In terms of features, we continue to drive full forward with an innovative roadmap focused on making sure that our clients have the capabilities they require to drive unique outcomes and key results. We released new features across both our threat-intelligence HYAS Insight product and our Protective DNS product HYAS Protect earlier this year, to significant accolades from our clients and the market. We even released a free personal solution for cyber security professionals called HYAS Protect At Home, and a well-known blog called IT Nerd wrote a whole write-up on it, summarized with the sentence “If the home product is this good, imagine how good the enterprise product must be.” We continue to push the envelope on what features the market, and our clients require to stay at the forefront of proactive and next-generation cyber security.

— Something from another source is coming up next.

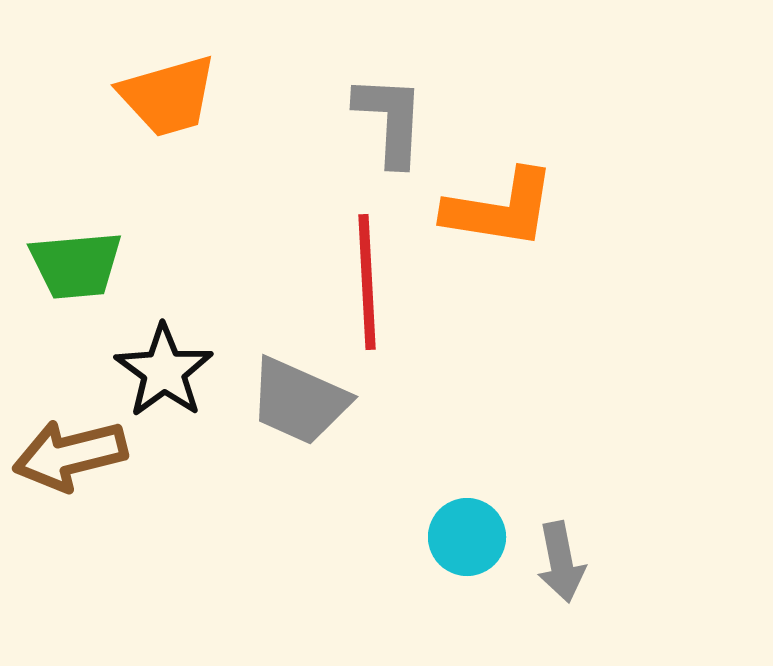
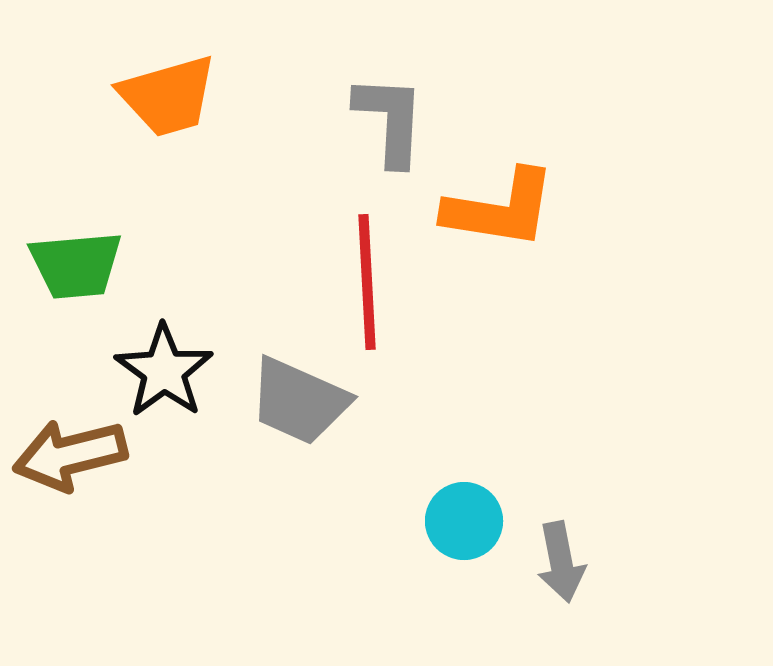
cyan circle: moved 3 px left, 16 px up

At the end of the day … why HYAS?

What attracts clients, partners, and investors to HYAS? First and foremost, it’s the level of efficacy and the unique visibility and data that HYAS surfaces to drive real business value. Multiple clients have specifically told me that they solved key problems or learned critically important and previously unknown information about their network, their environment, and their risks and threats, as a direct outcome from HYAS solutions.

But more than that — I’ve been in and out of startups my entire career, and our experienced leadership team has as well. I’ve never seen a startup that can claim the kinds of clients and partners that HYAS has today. Three of the Fortune Five today use HYAS, two of the top three social networks use HYAS, one of the credit card companies whose card is in everybody’s wallet uses HYAS. When we talk about all these different kinds of financial institutions, healthcare companies, and critical infrastructure organizations that use HYAS, it’s a literal collection of “who’s who” name brands. Investors, partners, and prospective clients see this, recognize this, and immediately jump to the question “wow, why do all those people use HYAS…I should find out more.” There is something very, very unique in this company that has the ability to affect dramatic change. We’re not focused on blocking yesterday’s attacks; we’re focused on driving true business resiliency and business continuity. That’s the “why HYAS.”